» **TASK REQUIREMENTS**: Please copy out the material below with every "series" swapped for "data series" and everything else unchanged. Leave the pictures out of your answer.

Stored records

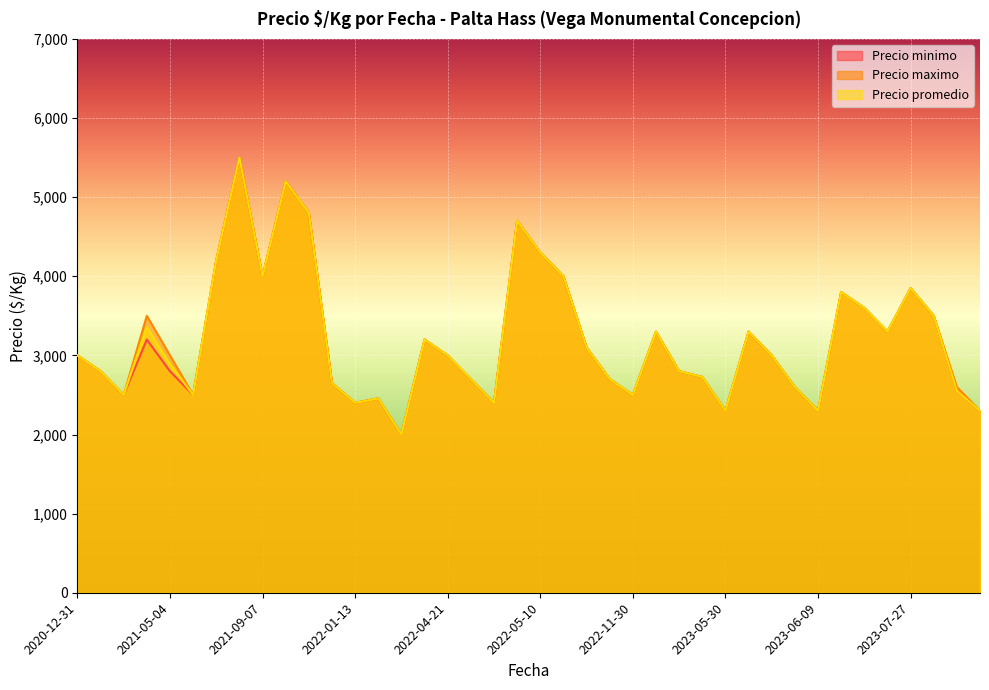

What is the lowest value of the Precio minimo series?

2000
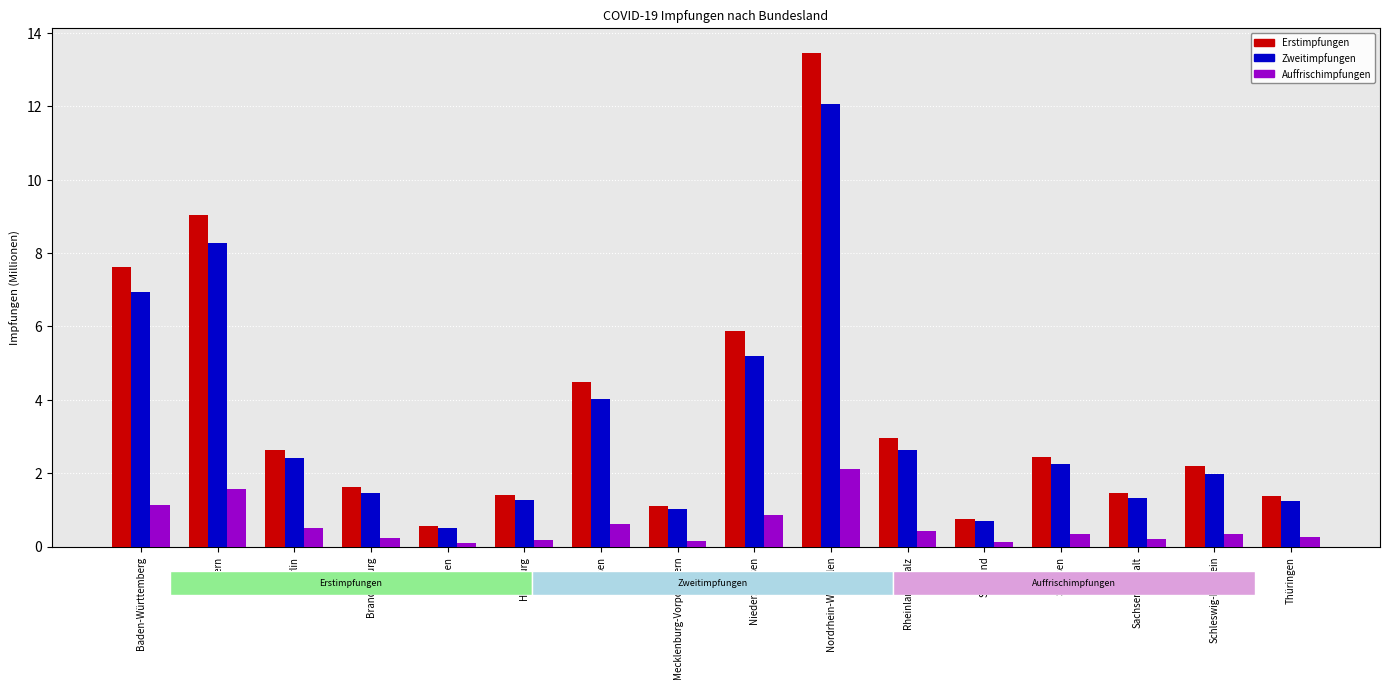

Which series has the largest range (max minus min)?

Erstimpfungen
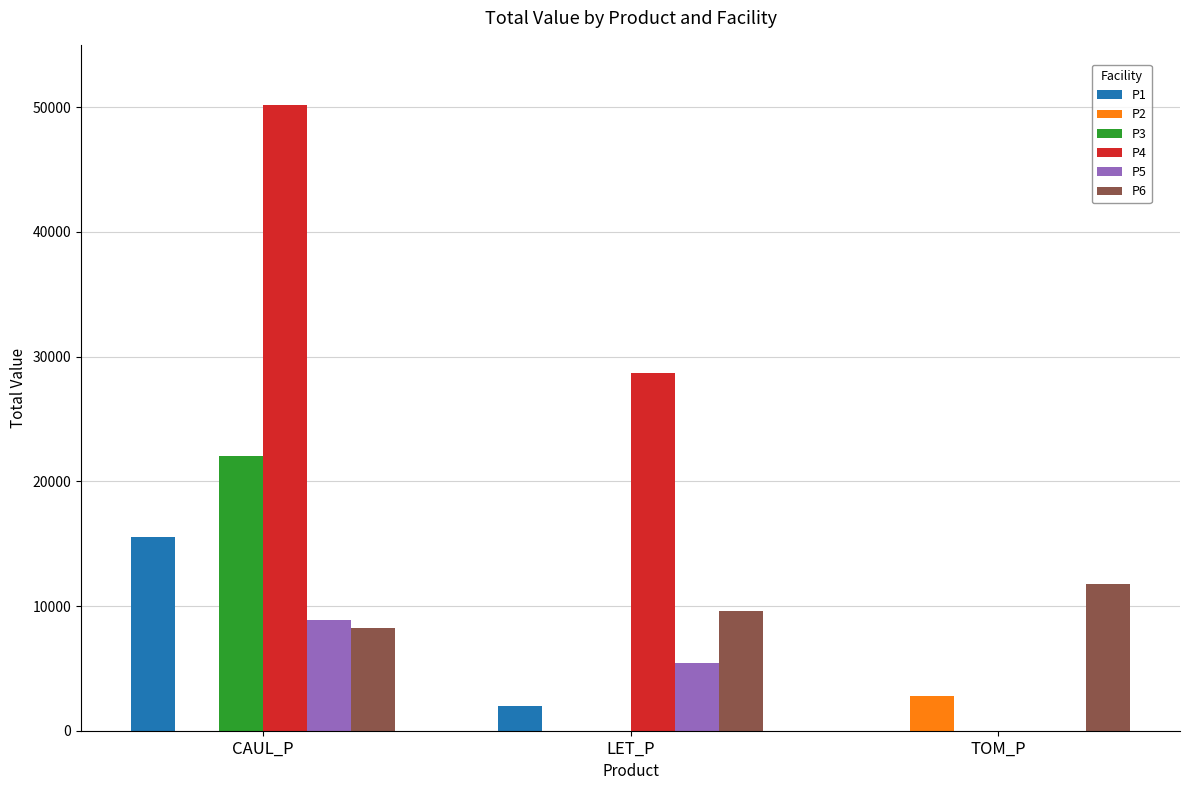

Which series changed the most between CAUL_P and TOM_P?

P4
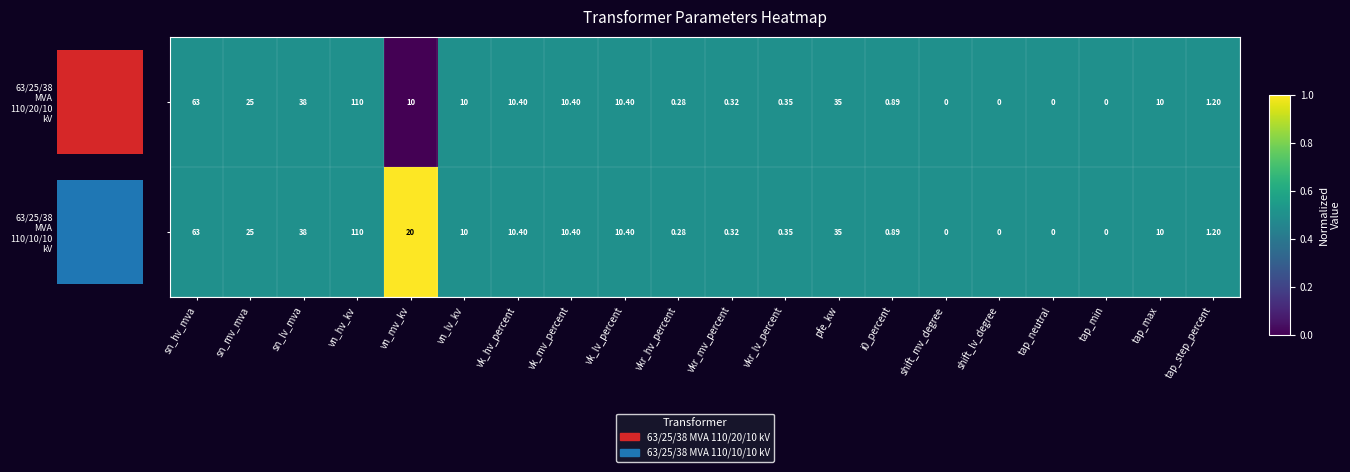

How many series are shown in this chart?

2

» **EXERCISE SOLUTION**:
What is the lowest value of the Precio minimo data series?

2000

Which data series has the largest range (max minus min)?

Erstimpfungen

Which data series changed the most between CAUL_P and TOM_P?

P4

How many data series are shown in this chart?

2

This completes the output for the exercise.